→ **Exercise prompt**
Your task is to return the line containing "vfov_deg: 38.9" and each line after it through the end of the entries, exactly, with no other lines.

====== Data shown

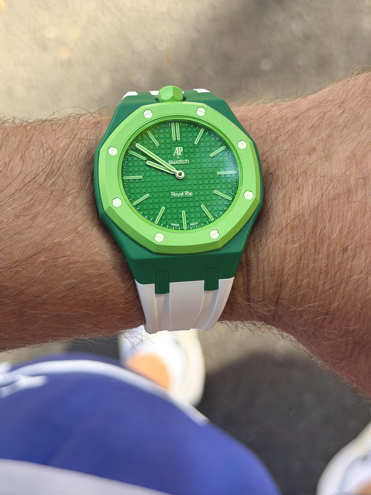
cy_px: 249
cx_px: 186
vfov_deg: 38.9
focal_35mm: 49
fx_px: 700
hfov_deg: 29.7
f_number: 1.78
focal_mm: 6.76
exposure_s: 1/706
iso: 64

============

→ **Answer to this problem**
vfov_deg: 38.9
focal_35mm: 49
fx_px: 700
hfov_deg: 29.7
f_number: 1.78
focal_mm: 6.76
exposure_s: 1/706
iso: 64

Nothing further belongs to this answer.